Shiongi und Merck & Co (in Deutschland MSD) forschten beide parallel an Medikamenten mit einer Gruppe von Stoffen, die die Vermehrung des HI-Virus im Körper entgegenwirken. Dazu gehört der heute als Raltegravir bekannte Wirkstoff.
Shiongi meldete als erstes im August 2002 ein europäisches Patent an, im Oktober folgte eine italienische Tochter von Merck. Das Patent für Merck wurde 2006 erteilt, das für Shinogi erst 2012.
Im Jahr 2007 erhielt Merck eine Zulassung für Isentress in den USA, seit 2008 bietet MSD das Medikament in Deutschland an. Shiongi wollte das 2015 mit einer Klage vor dem Landgericht Düsseldorf unterbinden, da sich das Unternehmen in seinen Patentrechten verletzt sah. MSD wiederum ging gegen das Patent der Japaner vor. In einem Eilverfahren erlaubte das Bundespatentgericht MSD im vergangenen Jahr vorläufig, Isentress weiter zu vertreiben, weil etwa Schwangere und Neugeborene das Medikament dringend bräuchten.

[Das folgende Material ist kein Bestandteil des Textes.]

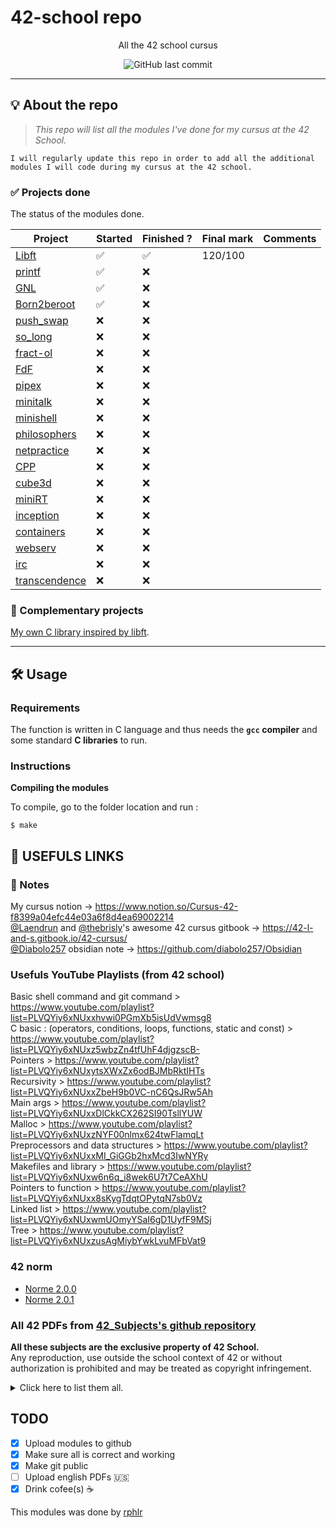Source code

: # 42-school repo
<p align="center">All the 42 school cursus</p>

<p align="center">
	<img alt="GitHub last commit" src="https://img.shields.io/github/last-commit/rphlr/42-school?color=green" />
</p>

---

## 💡 About the repo

> _This repo will list all the modules I've done for my cursus at the 42 School._

	I will regularly update this repo in order to add all the additional modules I will code during my cursus at the 42 school.

### :white_check_mark: Projects done
The status of the modules done.

<div align="center">

| Project                                                   | Started            | Finished ?         | Final mark | Comments |
| --------------------------------------------------------- | ------------------ | ------------------ | ---------- | -------- |
| [Libft](https://github.com/rphlr/42-libft/)               | :white_check_mark: | :white_check_mark: | 120/100    |          |
| [printf](https://github.com/rphlr/42-printf)              | :white_check_mark: | :x:                |            |          |
| [GNL](https://github.com/rphlr/42-get_next_line)          | :white_check_mark: | :x:                |            |          |
| [Born2beroot](https://github.com/rphlr/42-born2beroot)    | :white_check_mark: | :x:                |            |          |
| [push_swap](https://github.com/rphlr/42-push_swap)        | :x:                | :x:                |            |          |
| [so_long](https://github.com/rphlr/42-so_long)            | :x:                | :x:                |            |          |
| [fract-ol](https://github.com/rphlr/42-fract-ol)          | :x:                | :x:                |            |          |
| [FdF](https://github.com/rphlr/42-fdf)                    | :x:                | :x:                |            |          |
| [pipex](https://github.com/rphlr/42-pipex)                | :x:                | :x:                |            |          |
| [minitalk](https://github.com/rphlr/42-minitalk)          | :x:                | :x:                |            |          |
| [minishell](https://github.com/rphlr/42-minishell)        | :x:                | :x:                |            |          |
| [philosophers](https://github.com/rphlr/42-philosophers)  | :x:                | :x:                |            |          |
| [netpractice](https://github.com/rphlr/42-netpractice)    | :x:                | :x:                |            |          |
| [CPP](https://github.com/rphlr/42-cpp)                    | :x:                | :x:                |            |          |
| [cube3d](https://github.com/rphlr/42-cube3d)              | :x:                | :x:                |            |          |
| [miniRT](https://github.com/rphlr/42-miniRT)              | :x:                | :x:                |            |          |
| [inception](https://github.com/rphlr/42-inception)        | :x:                | :x:                |            |          |
| [containers](https://github.com/rphlr/42-containers)      | :x:                | :x:                |            |          |
| [webserv](https://github.com/rphlr/42-webserv)            | :x:                | :x:                |            |          |
| [irc](https://github.com/rphlr/42-irc)                    | :x:                | :x:                |            |          |
| [transcendence](https://github.com/rphlr/42-transcendence)| :x:                | :x:                |            |          |

</div>

### 💫 Complementary projects
[My own C library inspired by libft](https://github.com/rphlr/lib).

---

## 🛠️ Usage

### Requirements

The function is written in C language and thus needs the **`gcc` compiler** and some standard **C libraries** to run.

### Instructions

**Compiling the modules**

To compile, go to the folder location and run :

```shell
$ make
```

## 	🔗 USEFULS LINKS
### 📝 Notes
My cursus notion -> https://www.notion.so/Cursus-42-f8399a04efc44e03a6f8d4ea69002214<br>
[@Laendrun](https://github.com/Laendrun) and [@thebrisly](https://github.com/thebrisly)'s awesome 42 cursus gitbook -> https://42-l-and-s.gitbook.io/42-cursus/<br>
[@Diabolo257](https://github.com/Diabolo257) obsidian note -> https://github.com/diabolo257/Obsidian<br>

### Usefuls YouTube Playlists (from 42 school)
Basic shell command and git command > https://www.youtube.com/playlist?list=PLVQYiy6xNUxxhvwi0PGmXb5isUdVwmsg8<br>
C basic : (operators, conditions, loops, functions, static and const) > https://www.youtube.com/playlist?list=PLVQYiy6xNUxz5wbzZn4tfUhF4djgzscB-<br>
Pointers > https://www.youtube.com/playlist?list=PLVQYiy6xNUxytsXWxZx6odBJMbRktIHTs<br>
Recursivity > https://www.youtube.com/playlist?list=PLVQYiy6xNUxxZbeH9b0VC-nC6QsJRw5Ah<br>
Main args > https://www.youtube.com/playlist?list=PLVQYiy6xNUxxDlCkkCX262SI90TsllYUW<br>
Malloc > https://www.youtube.com/playlist?list=PLVQYiy6xNUxzNYF00nlmx624twFlamqLt<br>
Preprocessors and data structures > https://www.youtube.com/playlist?list=PLVQYiy6xNUxxMI_GiGGb2hxMcd3IwNYRy<br>
Makefiles and library > https://www.youtube.com/playlist?list=PLVQYiy6xNUxw6n6q_i8wek6U7t7CeAXhU<br>
Pointers to function > https://www.youtube.com/playlist?list=PLVQYiy6xNUxx8sKygTdqtOPytqN7sb0Vz<br>
Linked list > https://www.youtube.com/playlist?list=PLVQYiy6xNUxwmUOmyYSaI6gD1UyfF9MSj<br>
Tree > https://www.youtube.com/playlist?list=PLVQYiy6xNUxzusAgMiybYwkLvuMFbVat9<br>

### 42 norm
- [Norme 2.0.0](https://github.com/BenjaminSouchet/42_Subjects/blob/master/04_Norme/norme_2_0_0.pdf)
- [Norme 2.0.1](https://github.com/BenjaminSouchet/42_Subjects/blob/master/04_Norme/norme_2_0_1.pdf)


### All 42 PDFs from [42_Subjects's github repository](https://github.com/Binary-Hackers/42_Subjects)
__All these subjects are the exclusive property of 42 School.__<br>
Any reproduction, use outside the school context of 42 or without authorization is prohibited and may be treated as copyright infringement.

<details>
<summary>Click here to list them all.</summary>

#### Global
- [42 Commandements (T0)](https://github.com/BenjaminSouchet/42_Subjects/blob/master/00_Projects/00_Global/42_commandements.pdf)
- [Piscine Reloaded (T0)](https://github.com/BenjaminSouchet/42_Subjects/blob/master/00_Projects/00_Global/piscine_reloaded.pdf)
- [Libft (T1)](https://github.com/BenjaminSouchet/42_Subjects/blob/master/00_Projects/00_Global/libft.pdf)
- [Fillit (T1)](https://github.com/BenjaminSouchet/42_Subjects/blob/master/00_Projects/00_Global/fillit.pdf)
- [Get Next Line (T1)](https://github.com/BenjaminSouchet/42_Subjects/blob/master/00_Projects/00_Global/get_next_line.pdf)

### Piscines
- [C (Languages EN & FR)](https://github.com/BenjaminSouchet/42_Subjects/tree/master/01_Piscines/C)
- [C++ (T2)](https://github.com/BenjaminSouchet/42_Subjects/tree/master/01_Piscines/CPP)
- [PHP (T1)](https://github.com/BenjaminSouchet/42_Subjects/tree/master/01_Piscines/PHP)
- [Python-Django (T2)](https://github.com/BenjaminSouchet/42_Subjects/tree/master/01_Piscines/Python-Django)
- [Ocaml (T2)](https://github.com/BenjaminSouchet/42_Subjects/tree/master/01_Piscines/OCaml)
- [Ruby On Rails (T2)](https://github.com/BenjaminSouchet/42_Subjects/tree/master/01_Piscines/Ruby_On_Rails)
- [Swift iOS (T2)](https://github.com/BenjaminSouchet/42_Subjects/tree/master/01_Piscines/iOS_Swift)
- [Unity (T2)](https://github.com/BenjaminSouchet/42_Subjects/tree/master/01_Piscines/Unity)

### Rushes
- AlCu (Not Available)
- [Alum1](https://github.com/BenjaminSouchet/42_Subjects/blob/master/02_Rushes/alum1.pdf)
- [Arkanoid](https://github.com/BenjaminSouchet/42_Subjects/blob/master/02_Rushes/arkanoid.pdf)
- [Carnifex (LISP)](https://github.com/BenjaminSouchet/42_Subjects/blob/master/02_Rushes/Carniflex.pdf)
- [Cluedo (Prolog)](https://github.com/BenjaminSouchet/42_Subjects/blob/master/02_Rushes/cluedo.pdf)
- [Domino](https://github.com/BenjaminSouchet/42_Subjects/blob/master/02_Rushes/Domino.pdf)
- [Factrace](https://github.com/BenjaminSouchet/42_Subjects/blob/master/02_Rushes/factrace.pdf)
- [Hotrace](https://github.com/BenjaminSouchet/42_Subjects/blob/master/02_Rushes/hotrace.pdf)
- [Introduction to iOS](https://github.com/BenjaminSouchet/42_Subjects/blob/master/02_Rushes/sujet_ios.pdf)
- [Introduction to Wordpress](https://github.com/BenjaminSouchet/42_Subjects/blob/master/02_Rushes/wordpress.pdf)
- [LLDB](https://github.com/BenjaminSouchet/42_Subjects/blob/master/02_Rushes/LLDB.pdf)
- [Mexican Standoff](https://github.com/BenjaminSouchet/42_Subjects/blob/master/02_Rushes/mexican_standoff.pdf)
- [Puissance 4](https://github.com/BenjaminSouchet/42_Subjects/blob/master/02_Rushes/puissance4.pdf)
- Rage Against The aPi (Not Available)
- Rush admin sys et réseau 0 (Not Available)
- Rush admin sys et réseau 1 (Not Available)
- [wong_kar_wai (2048)](https://github.com/BenjaminSouchet/42_Subjects/blob/master/02_Rushes/wong_kar_wai_2048.pdf)
- [YASL](https://github.com/BenjaminSouchet/42_Subjects/blob/master/02_Rushes/yasl.pdf)

### Exam C Beginner

- [See all subjects (Langs : EN / FR / RO)](https://github.com/BenjaminSouchet/42_Subjects/tree/master/03_Exam_C)

#### Unix branch
- [Ft_ls (T1)](https://github.com/BenjaminSouchet/42_Subjects/blob/master/00_Projects/01_Unix/ft_ls.pdf)
- [minishell (T1)](https://github.com/BenjaminSouchet/42_Subjects/blob/master/00_Projects/01_Unix/minishell.pdf)
- [ft_select (Optional Project) (T1)](https://github.com/BenjaminSouchet/42_Subjects/blob/master/00_Projects/01_Unix/ft_select.pdf)
- [21sh (T2)](https://github.com/BenjaminSouchet/42_Subjects/blob/master/00_Projects/01_Unix/21sh.pdf)
- [Taskmaster (Optional Project) (T2)](https://github.com/BenjaminSouchet/42_Subjects/blob/master/00_Projects/01_Unix/taskmaster.pdf)
- [42sh (T3)](https://github.com/BenjaminSouchet/42_Subjects/blob/master/00_Projects/01_Unix/42sh.pdf)
- [Malloc (T2)](https://github.com/BenjaminSouchet/42_Subjects/blob/master/00_Projects/01_Unix/malloc.pdf)
- [ft_script (T1)](https://github.com/BenjaminSouchet/42_Subjects/blob/master/00_Projects/01_Unix/ft_script.pdf)
- [Philosophers (T1)](https://github.com/BenjaminSouchet/42_Subjects/blob/master/00_Projects/01_Unix/philosophers.pdf)
- [Nm-otool (T2)](https://github.com/BenjaminSouchet/42_Subjects/blob/master/00_Projects/01_Unix/nm-otool.pdf)
- [Dr Quine (T2)](https://github.com/BenjaminSouchet/42_Subjects/blob/master/00_Projects/01_Unix/dr_quine.pdf)
- [Famine (T2)](https://github.com/BenjaminSouchet/42_Subjects/blob/master/00_Projects/01_Unix/famine.pdf)
- [LibftASM (T2)](https://github.com/BenjaminSouchet/42_Subjects/blob/master/00_Projects/01_Unix/asm_lib.pdf)
- [Root-me | App-Systeme (T4)](https://github.com/BenjaminSouchet/42_Subjects/blob/master/00_Projects/01_Unix/root_me_app_systeme.pdf)
- [Root-me | Cracking (T4)](https://github.com/BenjaminSouchet/42_Subjects/blob/master/00_Projects/01_Unix/root_me_cracking.pdf)
- [Snow Crash (T3)](https://github.com/BenjaminSouchet/42_Subjects/blob/master/00_Projects/01_Unix/snow_crash.pdf)
- [RainFall (T4)](https://github.com/BenjaminSouchet/42_Subjects/blob/master/00_Projects/01_Unix/Rain-Fall.pdf)
- [strace (T2)](https://github.com/BenjaminSouchet/42_Subjects/blob/master/00_Projects/01_Unix/ft_strace.pdf)
- [GBmu (T4)](https://github.com/BenjaminSouchet/42_Subjects/blob/master/00_Projects/01_Unix/GBmu.pdf)
- [ft_linux (T1)](https://github.com/BenjaminSouchet/42_Subjects/blob/master/00_Projects/01_Unix/ft_linux.pdf)
- [little-penguin-1 (T2)](https://github.com/BenjaminSouchet/42_Subjects/blob/master/00_Projects/01_Unix/little_penguin_1.pdf)
- [Process and Memory (T2)](https://github.com/BenjaminSouchet/42_Subjects/blob/master/00_Projects/01_Unix/lk_process_and_mem.pdf)
- [Drivers and Interrupts (T3)](https://github.com/BenjaminSouchet/42_Subjects/blob/master/00_Projects/01_Unix/lk_driver_and_keyboard.pdf)
- [Filesystem (T3)](https://github.com/BenjaminSouchet/42_Subjects/blob/master/00_Projects/01_Unix/lk_filesystem.pdf)
- [KFS-1 (T3)](https://github.com/BenjaminSouchet/42_Subjects/blob/master/00_Projects/01_Unix/kfs_1.pdf)
- [KFS-2 (T2)](https://github.com/BenjaminSouchet/42_Subjects/blob/master/00_Projects/01_Unix/kfs_2.pdf)
- [KFS-3 (T3)](https://github.com/BenjaminSouchet/42_Subjects/blob/master/00_Projects/01_Unix/kfs_3.pdf)
- [KFS-4 (T3) _NEW_](https://github.com/BenjaminSouchet/42_Subjects/blob/master/00_Projects/01_Unix/kfs_4.pdf)
- [Woody Woodpacker (T2)](https://github.com/BenjaminSouchet/42_Subjects/blob/master/00_Projects/01_Unix/woody_woodpacker.pdf)
- [ft_p (T2)](https://github.com/BenjaminSouchet/42_Subjects/blob/master/00_Projects/01_Unix/ft_p.pdf)
- [IRC (T2)](https://github.com/BenjaminSouchet/42_Subjects/blob/master/00_Projects/01_Unix/ft_irc.pdf)
- [Matt Daemon (T2)](https://github.com/BenjaminSouchet/42_Subjects/blob/master/00_Projects/01_Unix/Matt_daemon.pdf)
- [Lem-ipc (T2)](https://github.com/BenjaminSouchet/42_Subjects/blob/master/00_Projects/01_Unix/lemipc.pdf)
- [Zappy (T3)](https://github.com/BenjaminSouchet/42_Subjects/blob/master/00_Projects/01_Unix/zappy.pdf)
- [ft_ping (T1)](https://github.com/BenjaminSouchet/42_Subjects/blob/master/00_Projects/01_Unix/ft_ping.pdf)
- [ft_traceroute (T1)](https://github.com/BenjaminSouchet/42_Subjects/blob/master/00_Projects/01_Unix/ft_traceroute.pdf)
- [ft_nmap (T3)](https://github.com/BenjaminSouchet/42_Subjects/blob/master/00_Projects/01_Unix/ft_nmap.pdf)

#### Algorithmic branch
- [Ft_printf (T1)](https://github.com/BenjaminSouchet/42_Subjects/blob/master/00_Projects/02_Algorithmic/ft_printf.pdf)
- [Push Swap (T1)](https://github.com/BenjaminSouchet/42_Subjects/blob/master/00_Projects/02_Algorithmic/push_swap.pdf)
- [Filler (T1)](https://github.com/BenjaminSouchet/42_Subjects/blob/master/00_Projects/02_Algorithmic/filler.pdf)
- [Lem_in (T2)](https://github.com/BenjaminSouchet/42_Subjects/blob/master/00_Projects/02_Algorithmic/lem-in.pdf)
- [Mod1 (Optional Project) (T2)](https://github.com/BenjaminSouchet/42_Subjects/blob/master/00_Projects/02_Algorithmic/mod1.pdf)
- [Corewar (T3)](https://github.com/BenjaminSouchet/42_Subjects/blob/master/00_Projects/02_Algorithmic/corewar.pdf)
- [Corewar Championship (Optional Project) (T0)](https://github.com/BenjaminSouchet/42_Subjects/blob/master/00_Projects/02_Algorithmic/corewar-championship.pdf)
- [ComputorV1 (T1)](https://github.com/BenjaminSouchet/42_Subjects/blob/master/00_Projects/02_Algorithmic/computorv1.pdf)
- [Expert System (T2)](https://github.com/BenjaminSouchet/42_Subjects/blob/master/00_Projects/02_Algorithmic/expertsystem.pdf)
- [N-puzzle (T2)](https://github.com/BenjaminSouchet/42_Subjects/blob/master/00_Projects/02_Algorithmic/npuzzle.pdf)
- [Ft_linear_regression (T1)](https://github.com/BenjaminSouchet/42_Subjects/blob/master/00_Projects/02_Algorithmic/ft_linear_regression.pdf)
- [Rubik (T2)](https://github.com/BenjaminSouchet/42_Subjects/blob/master/00_Projects/02_Algorithmic/rubik.pdf)
- [KrpSim (T2)](https://github.com/BenjaminSouchet/42_Subjects/blob/master/00_Projects/02_Algorithmic/krpsim.pdf)
- [Gomoku (T4)](https://github.com/BenjaminSouchet/42_Subjects/blob/master/00_Projects/02_Algorithmic/gomoku.pdf)

#### Graphic branch
- [FDF (T1)](https://github.com/BenjaminSouchet/42_Subjects/blob/master/00_Projects/03_Graphic/fdf.pdf)
- [Fract'Ol (T1)](https://github.com/BenjaminSouchet/42_Subjects/blob/master/00_Projects/03_Graphic/fract_ol.pdf)
- [Wolf3D (T2)](https://github.com/BenjaminSouchet/42_Subjects/blob/master/00_Projects/03_Graphic/wolf3d.pdf)
- [RTv1 (T2)](https://github.com/BenjaminSouchet/42_Subjects/blob/master/00_Projects/03_Graphic/rtv1.pdf)
- [RT (T3)](https://github.com/BenjaminSouchet/42_Subjects/blob/master/00_Projects/03_Graphic/rt.pdf)
- [Scop (T2)](https://github.com/BenjaminSouchet/42_Subjects/blob/master/00_Projects/03_Graphic/scop.pdf)
- [42run (T2)](https://github.com/BenjaminSouchet/42_Subjects/blob/master/00_Projects/03_Graphic/42run.pdf)
- [HumanGL (T1)](https://github.com/BenjaminSouchet/42_Subjects/blob/master/00_Projects/03_Graphic/humangl.pdf)
- [Particle System (T2)](https://github.com/BenjaminSouchet/42_Subjects/blob/master/00_Projects/03_Graphic/ParticleSystem.pdf)

#### Web branch
- [Camagru (T1)](https://github.com/BenjaminSouchet/42_Subjects/blob/master/00_Projects/04_Web/camagru.pdf)
- [Matcha (T2)](https://github.com/BenjaminSouchet/42_Subjects/blob/master/00_Projects/04_Web/matcha.pdf)
- [Hypertube (T3)](https://github.com/BenjaminSouchet/42_Subjects/blob/master/00_Projects/04_Web/hypertube.pdf)
- [Friends with Benefits (T1)](https://github.com/BenjaminSouchet/42_Subjects/blob/master/00_Projects/04_Web/friends_with_benefits.pdf)
- [Red Tetris (T2)](https://github.com/BenjaminSouchet/42_Subjects/blob/master/00_Projects/04_Web/red_tetris.pdf)
- [Darkly (T2)](https://github.com/BenjaminSouchet/42_Subjects/blob/master/00_Projects/04_Web/darkly.pdf)

#### OCaml branch
- [H42N42 (T2)](https://github.com/BenjaminSouchet/42_Subjects/blob/master/00_Projects/05_OCaml/subject.pdf)
- [ft_turing (T2)](https://github.com/BenjaminSouchet/42_Subjects/blob/master/00_Projects/05_OCaml/ft_turing.pdf)
- [ft_ality (T1)](https://github.com/BenjaminSouchet/42_Subjects/blob/master/00_Projects/05_OCaml/ft_ality.pdf)

#### Android / iOS branch
- [Swifty Companion (T1)](https://github.com/BenjaminSouchet/42_Subjects/blob/master/00_Projects/06_Android-iOS/swifty-companion.pdf)
- [Swifty Proteins (T2)](https://github.com/BenjaminSouchet/42_Subjects/blob/master/00_Projects/06_Android-iOS/swifty-protein.pdf)
- [ft_hangouts (T1)](https://github.com/BenjaminSouchet/42_Subjects/blob/master/00_Projects/06_Android-iOS/ft_hangouts.pdf)


#### C++ branch
- [Abstract VM (T2)](https://github.com/BenjaminSouchet/42_Subjects/blob/master/00_Projects/07_CPP/abstract-vm.pdf)
- [Nibbler (T2)](https://github.com/BenjaminSouchet/42_Subjects/blob/master/00_Projects/07_CPP/nibbler.pdf)
- [Bomberman (T3)](https://github.com/BenjaminSouchet/42_Subjects/blob/master/00_Projects/07_CPP/bomberman.pdf)

#### Unity branch
- [XV (T3)](https://github.com/BenjaminSouchet/42_Subjects/blob/master/00_Projects/08_Unity/XV.pdf)
- [In the Shadows (T2)](https://github.com/BenjaminSouchet/42_Subjects/blob/master/00_Projects/08_Unity/In_the_shadow.pdf)

#### Others
- [cloud-1 (T1)](https://github.com/BenjaminSouchet/42_Subjects/blob/master/00_Projects/09_Others/cloud-1.pdf)
- [roger-skyline-1 (T1)](https://github.com/BenjaminSouchet/42_Subjects/blob/master/00_Projects/09_Others/roger-skyline-1.pdf)
- [roger-skyline-2 (T4)](https://github.com/BenjaminSouchet/42_Subjects/blob/master/00_Projects/09_Others/roger-skyline-2.pdf)
- [Docker (T1)](https://github.com/BenjaminSouchet/42_Subjects/blob/master/00_Projects/09_Others/docker.pdf)
- [Projet Libre (T4)](https://github.com/BenjaminSouchet/42_Subjects/blob/master/00_Projects/09_Others/ProjetLibre.pdf)

### Others
- [Peer-Evaluation (Langs : EN / FR)](https://github.com/BenjaminSouchet/42_Subjects/tree/master/05_Others/Peer-Evaluation)
- [Vogsphere Manual (Langs : EN / FR)](https://github.com/BenjaminSouchet/42_Subjects/tree/master/05_Others/Vogsphere)
</details>

## TODO
- [x] Upload modules to github
- [x] Make sure all is correct and working
- [x] Make git public
- [ ] Upload english PDFs 🇺🇸
- [x] Drink cofee(s) ☕

This modules was done by [rphlr](https://rphlr.ch)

Der Patentsenat war zudem der Ansicht, dass sich MSD vor dem Gerichtsverfahren ausreichend darum bemüht hatte, mit den Japanern eine Lizenz auszuhandeln. Die Gespräche seien erfolglos verlaufen, weil die Vorstellungen der Parteien über die Höhe der Lizenzgebühr weit auseinander gelegen hätten.
Der Bundesgerichtshof (BGH) bestätigte die sehr seltene Zwangslizenz. Es liege im öffentlichen Interesse, dass MSD das Medikament weiter verkaufen könne, weil Shiongi es selbst nicht auf dem Markt anbiete. Alternative Mittel seien mit Risiken verbunden, die nicht für alle Patienten hinnehmbar erschienen. Der 3. Senat ließ die Festsetzung der Lizenzgebühr und der Rechnungslegung bis zum Hauptsacheverfahren offen.
Mittlerweile hat das EU-Patentamt das Streitpatent zu Raltegravir rechtskräftig aufgehoben. Damit wurde der Weg für das Hauptsacheverfahren frei. Mit Urteil vom 21. November setzte der 3. Senat des Bundespatentgerichts fest, dass MSD für die zwischenzeitliche Patentbenutzung 4 Prozent vom Umsatz mit Isentress an Shiongi zahlen muss. Eine schriftliche Urteilsbegründung liegt noch nicht vor.